The decision comes two days after Pennsylvanians voted in favor of limiting declarations to 21 days and allowing the Legislature to end an emergency with a majority vote. The constitutional amendments passed with more than 53 percent of the vote — roughly 1 million votes each, according to unofficial tallies.
During a Wednesday press conference, Wolf said he would honor the referenda results.
But in a statement his office released Thursday, Wolf said the declaration allows more medical professionals to administer vaccines, provides families with access to food, and ensures counties and businesses are eligible for federal disaster recovery funding.
“COVID-19 vaccinations have increased dramatically in recent weeks and we are making significant progress in the fight to stop the spread of COVID-19,” Wolf said. “As previously announced, we are lifting all mitigation measures on Memorial Day, but we need just a little more time under this current disaster declaration to ensure that we do not risk valuable resources that will help Pennsylvania recover from the pandemic.
Though restrictions are scheduled to be lifted on May 31, the mask mandate will be in effect until 70 percent of Pennsylvania adults are fully vaccinated.
House Republican spokesperson Jason Gottesman told the Capital-Star Wednesday that the chamber’s majority Republican leadership will discuss what to do when it reconvenes for voting sessions next week.
Gottesman said that the caucus’ legal analysis concluded that lawmakers could take action at that point to end Wolf’s emergency declarations, even if the amendment still isn’t official.
Following the announcement of the extension, Senate Majority Leader Kim Ward, R-Westmoreland, said legislative leaders engaged with the governor to discuss next steps.
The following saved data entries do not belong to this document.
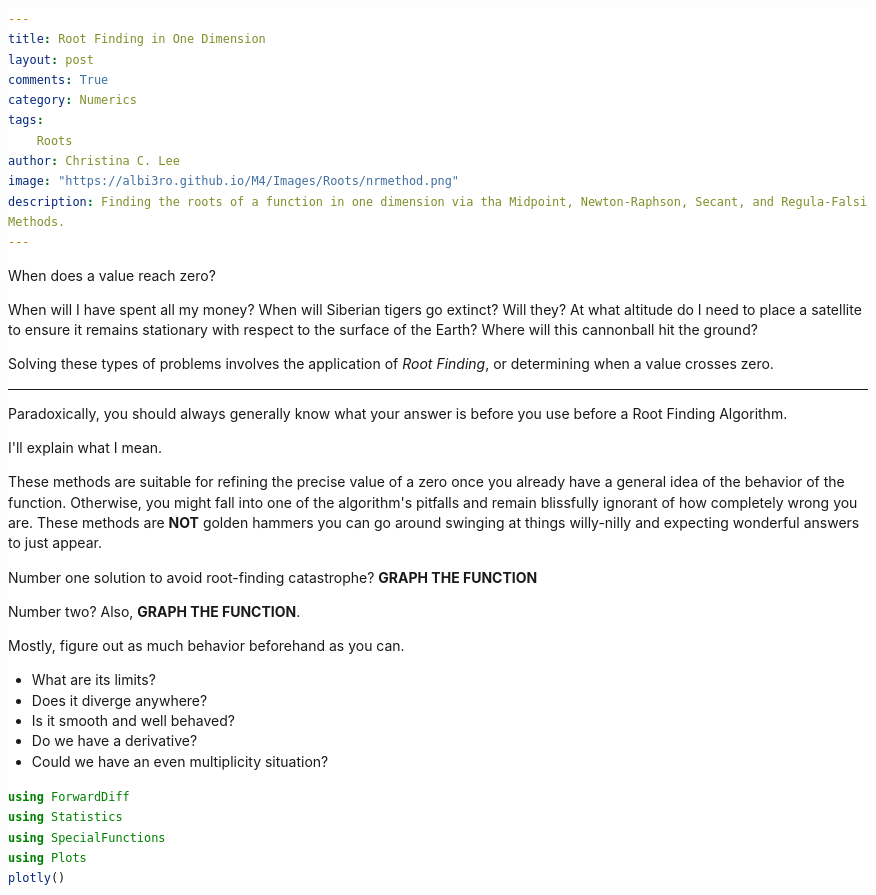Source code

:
 ```yaml
---
title: Root Finding in One Dimension
layout: post
comments: True
category: Numerics
tags:
    Roots
author: Christina C. Lee
image: "https://albi3ro.github.io/M4/Images/Roots/nrmethod.png"
description: Finding the roots of a function in one dimension via tha Midpoint, Newton-Raphson, Secant, and Regula-Falsi Methods.
---
```


When does a value reach zero?

When will I have spent all my money?
When will Siberian tigers go extinct? Will they?
At what altitude do I need to place a satellite to ensure it remains stationary with respect to the surface of the Earth? 
Where will this cannonball hit the ground?

Solving these types of problems involves the application of <i>Root Finding</i>, or determining when a value crosses zero.

____


Paradoxically, you should always generally know what your answer is before you use before a Root Finding Algorithm.

I'll explain what I mean.

These methods are suitable for refining the precise value of a zero once you already have a general idea of the behavior of the function.  Otherwise, you might fall into one of the algorithm's pitfalls and remain blissfully ignorant of how completely wrong you are.  These methods are <b>NOT</b> golden hammers you can go around swinging at things willy-nilly and expecting wonderful answers to just appear.

Number one solution to avoid root-finding catastrophe?
<b>GRAPH THE FUNCTION</b>

Number two?  Also, <b>GRAPH THE FUNCTION</b>.

Mostly, figure out as much behavior beforehand as you can.  
* What are its limits?  
* Does it diverge anywhere? 
* Is it smooth and well behaved? 
* Do we have a derivative? 
* Could we have an even multiplicity situation?

```julia
using ForwardDiff
using Statistics
using SpecialFunctions
using Plots
plotly()
```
In the future, Ward said the General Assembly will operate under the framework established by the constitutional changes approved during the primary.
“As part of this transition, the governor will be handing over specific information to the General Assembly that has not been shared previously,” Ward said in a statement. “These details are needed by the General Assembly to take the necessary next steps to expedite the reopening of our state.”